Text provided:
++++++++
The black market rate, however, was an incredible 12 trillion to the dollar
at this time. The pre-inflation exchange rate for the mark was by contrast
a modest 4.2 to the U.S. dollar. Can anyone say Hyperinflation?
I have looked at this picture many times, and during one of my presentations,
it suddenly hit me that this amount of paper was roughly equal to the amount
of value in a silver dollar. In other words, the commodity value of the paper was
worth something, because paper can be burned to give off heat and certainly
this is of value.
German Currency Crisis: Burn, Baby, Burn
Recently
one of my associates sent me this photo and indeed what I had surmised was
true. You can see this woman burning the notes because they did possess the
value of being able to heat the room, but this was the highest and best use.
The ability to be a means of final settlement (real money's function) had evaporated.
The question for us today becomes whether this is the path that we are taking
presently. I certainly must state that so far it is, but we are seeing some
deflationary forces taking place in the credit markets. We must remember that
after WW2, the Breton Woods agreement was signed using the U.S. dollar as the
reserve currency of the world. This was done because the U.S. dollar was backed
by gold, and by using the U.S. dollar as the world's reserve currency, it meant
essentially that it was "as good as gold." I put quotations around that expression
because I am old enough to recall hearing that expression of speech in my youth.
++++++++
Data segment:
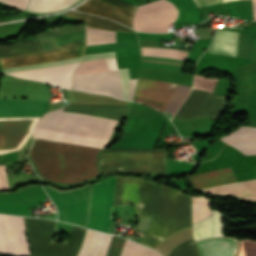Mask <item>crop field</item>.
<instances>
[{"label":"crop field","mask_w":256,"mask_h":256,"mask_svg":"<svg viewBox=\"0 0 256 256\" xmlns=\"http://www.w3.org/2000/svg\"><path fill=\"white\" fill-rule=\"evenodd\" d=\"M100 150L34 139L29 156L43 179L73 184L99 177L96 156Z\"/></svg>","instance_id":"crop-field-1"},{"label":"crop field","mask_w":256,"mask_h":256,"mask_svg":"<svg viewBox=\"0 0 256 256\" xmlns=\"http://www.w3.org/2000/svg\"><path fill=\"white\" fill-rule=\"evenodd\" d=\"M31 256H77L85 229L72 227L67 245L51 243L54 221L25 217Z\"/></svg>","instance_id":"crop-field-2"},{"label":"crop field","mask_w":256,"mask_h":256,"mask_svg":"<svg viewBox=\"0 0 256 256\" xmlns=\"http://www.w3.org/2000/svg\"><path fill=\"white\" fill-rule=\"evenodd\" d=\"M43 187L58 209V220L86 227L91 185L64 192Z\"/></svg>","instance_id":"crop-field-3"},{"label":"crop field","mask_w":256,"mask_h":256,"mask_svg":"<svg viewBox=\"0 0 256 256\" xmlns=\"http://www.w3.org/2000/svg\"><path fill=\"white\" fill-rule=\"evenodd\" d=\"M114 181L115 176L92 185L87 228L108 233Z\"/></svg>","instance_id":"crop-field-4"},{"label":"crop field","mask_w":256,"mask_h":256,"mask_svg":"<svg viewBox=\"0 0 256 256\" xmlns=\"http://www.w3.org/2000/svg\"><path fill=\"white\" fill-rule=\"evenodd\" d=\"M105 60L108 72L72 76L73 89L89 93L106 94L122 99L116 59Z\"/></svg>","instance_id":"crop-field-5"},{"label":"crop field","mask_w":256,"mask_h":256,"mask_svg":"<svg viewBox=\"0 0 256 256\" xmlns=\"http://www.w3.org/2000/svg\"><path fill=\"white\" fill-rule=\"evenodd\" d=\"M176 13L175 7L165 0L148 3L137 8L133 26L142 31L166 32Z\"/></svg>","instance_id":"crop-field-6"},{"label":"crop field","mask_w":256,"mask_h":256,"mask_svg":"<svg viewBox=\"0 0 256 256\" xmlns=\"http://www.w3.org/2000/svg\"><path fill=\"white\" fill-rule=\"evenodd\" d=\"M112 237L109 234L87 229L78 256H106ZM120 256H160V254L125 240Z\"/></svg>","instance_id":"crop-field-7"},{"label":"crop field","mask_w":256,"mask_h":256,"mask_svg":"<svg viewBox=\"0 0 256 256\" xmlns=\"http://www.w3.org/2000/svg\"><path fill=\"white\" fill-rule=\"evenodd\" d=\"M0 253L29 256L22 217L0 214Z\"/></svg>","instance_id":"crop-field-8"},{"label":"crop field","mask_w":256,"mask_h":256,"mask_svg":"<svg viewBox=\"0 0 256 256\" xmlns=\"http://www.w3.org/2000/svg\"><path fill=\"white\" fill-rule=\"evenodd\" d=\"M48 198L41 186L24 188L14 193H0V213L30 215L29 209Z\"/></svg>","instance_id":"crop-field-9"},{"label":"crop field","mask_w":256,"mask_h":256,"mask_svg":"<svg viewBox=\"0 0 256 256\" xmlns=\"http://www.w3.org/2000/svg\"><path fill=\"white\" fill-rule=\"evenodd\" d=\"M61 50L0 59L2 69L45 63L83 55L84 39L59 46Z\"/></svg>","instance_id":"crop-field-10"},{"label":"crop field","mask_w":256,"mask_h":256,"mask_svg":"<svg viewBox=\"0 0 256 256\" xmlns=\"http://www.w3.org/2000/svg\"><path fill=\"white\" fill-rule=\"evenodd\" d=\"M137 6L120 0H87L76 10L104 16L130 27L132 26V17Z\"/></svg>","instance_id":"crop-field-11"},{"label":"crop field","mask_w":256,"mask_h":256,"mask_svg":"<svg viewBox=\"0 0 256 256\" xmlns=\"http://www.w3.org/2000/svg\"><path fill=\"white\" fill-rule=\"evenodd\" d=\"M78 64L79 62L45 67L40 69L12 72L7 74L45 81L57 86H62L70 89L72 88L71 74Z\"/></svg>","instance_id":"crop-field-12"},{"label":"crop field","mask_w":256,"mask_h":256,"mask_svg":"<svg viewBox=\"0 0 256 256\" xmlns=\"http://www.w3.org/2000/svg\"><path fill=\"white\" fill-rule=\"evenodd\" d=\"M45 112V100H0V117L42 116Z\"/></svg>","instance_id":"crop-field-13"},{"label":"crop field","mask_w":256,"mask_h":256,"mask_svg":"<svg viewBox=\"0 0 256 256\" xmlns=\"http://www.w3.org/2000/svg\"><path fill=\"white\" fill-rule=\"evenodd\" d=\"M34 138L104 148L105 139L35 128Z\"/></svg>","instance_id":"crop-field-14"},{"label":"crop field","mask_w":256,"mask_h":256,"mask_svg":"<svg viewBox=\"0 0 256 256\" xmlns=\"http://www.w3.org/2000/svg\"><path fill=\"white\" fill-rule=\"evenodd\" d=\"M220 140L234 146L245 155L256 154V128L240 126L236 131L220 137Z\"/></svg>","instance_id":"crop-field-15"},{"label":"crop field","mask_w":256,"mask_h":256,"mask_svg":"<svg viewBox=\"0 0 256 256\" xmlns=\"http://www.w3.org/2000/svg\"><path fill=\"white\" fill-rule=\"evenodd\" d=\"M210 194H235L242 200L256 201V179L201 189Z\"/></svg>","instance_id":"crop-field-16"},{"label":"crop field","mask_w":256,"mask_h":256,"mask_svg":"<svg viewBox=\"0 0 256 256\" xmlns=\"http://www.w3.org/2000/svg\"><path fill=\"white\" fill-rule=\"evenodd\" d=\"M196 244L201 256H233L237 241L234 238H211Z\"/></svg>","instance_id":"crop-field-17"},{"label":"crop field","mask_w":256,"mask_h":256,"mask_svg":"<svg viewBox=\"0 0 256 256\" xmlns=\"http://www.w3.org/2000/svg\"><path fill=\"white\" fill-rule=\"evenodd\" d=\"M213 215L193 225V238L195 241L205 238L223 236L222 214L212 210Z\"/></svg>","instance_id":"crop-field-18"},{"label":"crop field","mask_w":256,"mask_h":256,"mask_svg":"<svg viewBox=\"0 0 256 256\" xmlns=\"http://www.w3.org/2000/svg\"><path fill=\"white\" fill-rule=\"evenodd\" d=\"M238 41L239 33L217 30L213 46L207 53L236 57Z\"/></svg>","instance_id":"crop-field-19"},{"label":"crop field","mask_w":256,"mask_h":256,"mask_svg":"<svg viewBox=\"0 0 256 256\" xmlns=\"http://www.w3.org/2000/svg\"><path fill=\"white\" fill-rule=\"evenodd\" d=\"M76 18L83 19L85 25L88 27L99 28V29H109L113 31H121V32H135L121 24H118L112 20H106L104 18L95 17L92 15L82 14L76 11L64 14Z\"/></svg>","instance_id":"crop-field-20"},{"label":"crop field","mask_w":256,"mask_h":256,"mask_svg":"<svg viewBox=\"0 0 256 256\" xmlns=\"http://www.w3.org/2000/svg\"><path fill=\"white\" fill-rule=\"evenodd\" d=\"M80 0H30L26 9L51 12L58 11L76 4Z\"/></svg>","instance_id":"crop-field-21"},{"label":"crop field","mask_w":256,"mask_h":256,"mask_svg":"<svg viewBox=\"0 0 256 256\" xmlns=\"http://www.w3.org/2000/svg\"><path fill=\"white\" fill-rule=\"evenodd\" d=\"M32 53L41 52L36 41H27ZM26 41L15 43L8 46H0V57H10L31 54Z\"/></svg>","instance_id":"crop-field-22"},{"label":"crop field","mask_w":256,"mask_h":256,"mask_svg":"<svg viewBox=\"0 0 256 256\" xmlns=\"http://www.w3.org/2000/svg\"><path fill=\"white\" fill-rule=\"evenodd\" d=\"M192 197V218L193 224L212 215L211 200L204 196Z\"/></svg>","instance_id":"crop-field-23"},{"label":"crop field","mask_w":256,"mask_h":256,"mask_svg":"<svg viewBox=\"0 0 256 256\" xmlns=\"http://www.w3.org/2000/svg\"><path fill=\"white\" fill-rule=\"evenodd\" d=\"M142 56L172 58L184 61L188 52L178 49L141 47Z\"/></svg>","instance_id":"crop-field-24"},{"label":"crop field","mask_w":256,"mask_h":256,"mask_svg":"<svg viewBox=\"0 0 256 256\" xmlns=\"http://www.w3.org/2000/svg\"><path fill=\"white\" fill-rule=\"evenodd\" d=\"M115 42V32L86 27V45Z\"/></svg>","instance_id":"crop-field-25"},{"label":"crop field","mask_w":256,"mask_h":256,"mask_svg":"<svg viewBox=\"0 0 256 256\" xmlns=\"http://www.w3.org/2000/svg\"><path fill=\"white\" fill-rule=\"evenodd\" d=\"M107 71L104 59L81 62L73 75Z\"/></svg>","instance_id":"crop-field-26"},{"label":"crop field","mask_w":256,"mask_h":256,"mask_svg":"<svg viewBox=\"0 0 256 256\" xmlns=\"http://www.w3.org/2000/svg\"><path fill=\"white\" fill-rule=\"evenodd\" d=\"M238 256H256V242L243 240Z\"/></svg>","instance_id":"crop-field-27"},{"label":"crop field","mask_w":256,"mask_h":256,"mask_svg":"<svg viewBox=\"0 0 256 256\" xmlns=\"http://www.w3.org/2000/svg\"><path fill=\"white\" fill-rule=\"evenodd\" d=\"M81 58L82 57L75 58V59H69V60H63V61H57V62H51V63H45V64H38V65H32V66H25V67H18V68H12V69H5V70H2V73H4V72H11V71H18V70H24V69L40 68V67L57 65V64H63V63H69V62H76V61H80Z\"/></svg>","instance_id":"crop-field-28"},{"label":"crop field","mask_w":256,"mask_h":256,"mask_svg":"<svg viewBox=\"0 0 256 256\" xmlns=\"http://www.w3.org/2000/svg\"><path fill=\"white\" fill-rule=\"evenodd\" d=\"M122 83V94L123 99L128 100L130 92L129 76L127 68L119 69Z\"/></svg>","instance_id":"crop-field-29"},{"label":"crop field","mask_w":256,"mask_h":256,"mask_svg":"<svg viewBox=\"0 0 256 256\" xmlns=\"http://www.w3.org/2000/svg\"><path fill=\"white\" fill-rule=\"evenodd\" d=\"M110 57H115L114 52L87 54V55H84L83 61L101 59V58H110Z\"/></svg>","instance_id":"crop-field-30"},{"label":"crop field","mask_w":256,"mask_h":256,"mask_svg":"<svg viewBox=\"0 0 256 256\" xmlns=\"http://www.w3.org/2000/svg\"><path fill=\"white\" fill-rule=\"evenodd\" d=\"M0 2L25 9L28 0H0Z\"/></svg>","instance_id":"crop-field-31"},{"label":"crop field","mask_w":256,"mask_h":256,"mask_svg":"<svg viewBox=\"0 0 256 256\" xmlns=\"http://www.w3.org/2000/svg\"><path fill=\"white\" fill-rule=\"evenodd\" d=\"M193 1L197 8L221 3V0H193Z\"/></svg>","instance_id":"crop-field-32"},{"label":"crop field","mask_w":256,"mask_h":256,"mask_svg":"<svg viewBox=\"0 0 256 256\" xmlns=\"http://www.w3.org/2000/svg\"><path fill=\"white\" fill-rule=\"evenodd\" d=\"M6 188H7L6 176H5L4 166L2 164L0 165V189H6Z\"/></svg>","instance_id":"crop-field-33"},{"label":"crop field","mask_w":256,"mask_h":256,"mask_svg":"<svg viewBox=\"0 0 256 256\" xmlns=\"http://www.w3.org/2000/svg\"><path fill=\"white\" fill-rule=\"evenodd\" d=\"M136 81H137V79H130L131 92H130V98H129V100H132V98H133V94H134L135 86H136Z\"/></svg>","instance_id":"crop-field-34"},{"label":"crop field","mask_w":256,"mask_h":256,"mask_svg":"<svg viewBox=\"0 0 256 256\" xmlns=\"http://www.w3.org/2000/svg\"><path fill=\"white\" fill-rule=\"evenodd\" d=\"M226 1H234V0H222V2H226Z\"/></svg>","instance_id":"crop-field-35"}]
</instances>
++++++++
Problems to work on:
A. According to the passage on German hyperinflation, why was the U.S. dollar made the world's reserve currency after WW2? Answer in one to three sentences.
B. Resume the passage on German hyperinflation and the dollar's reserve status, starting right after its last sentence.
The listing above is separate material, unrelated to the passage on German hyperinflation.

Answers for the exercise:
A. The U.S. dollar was made the reserve currency because it was backed by gold. Using it as the world's reserve currency meant that it was essentially "as good as gold."

B.
In fact there were basically two well known expressions about the dollar. One
was, "good as gold"; the other was, "sound as a dollar."
The U.S. abused this privilege and printed too much money. France caught on
to this, as I am sure others did as well, but France shipped dollars back to
the U.S. and took the gold, according to the contract. As this developed, Richard
Nixon, President at the time, did about the only thing he could and that was
to renege on the contract. This is politely referred to as "closing the gold
window," but what is really meant is that the world had entered into a new
era of financial mismanagement that would have dire consequences down the road.
I believe that we are now getting near the end of that road and that we are
all in this together. What I mean by that is that Germany, as well as all of
Europe, Asia, South America, North America -- basically the entire world --
is tied to the fate of the U.S. dollar. Since the reserve is still the dollar,
as it goes down in value it obviously means that all nations that hold dollars
are in trouble as well.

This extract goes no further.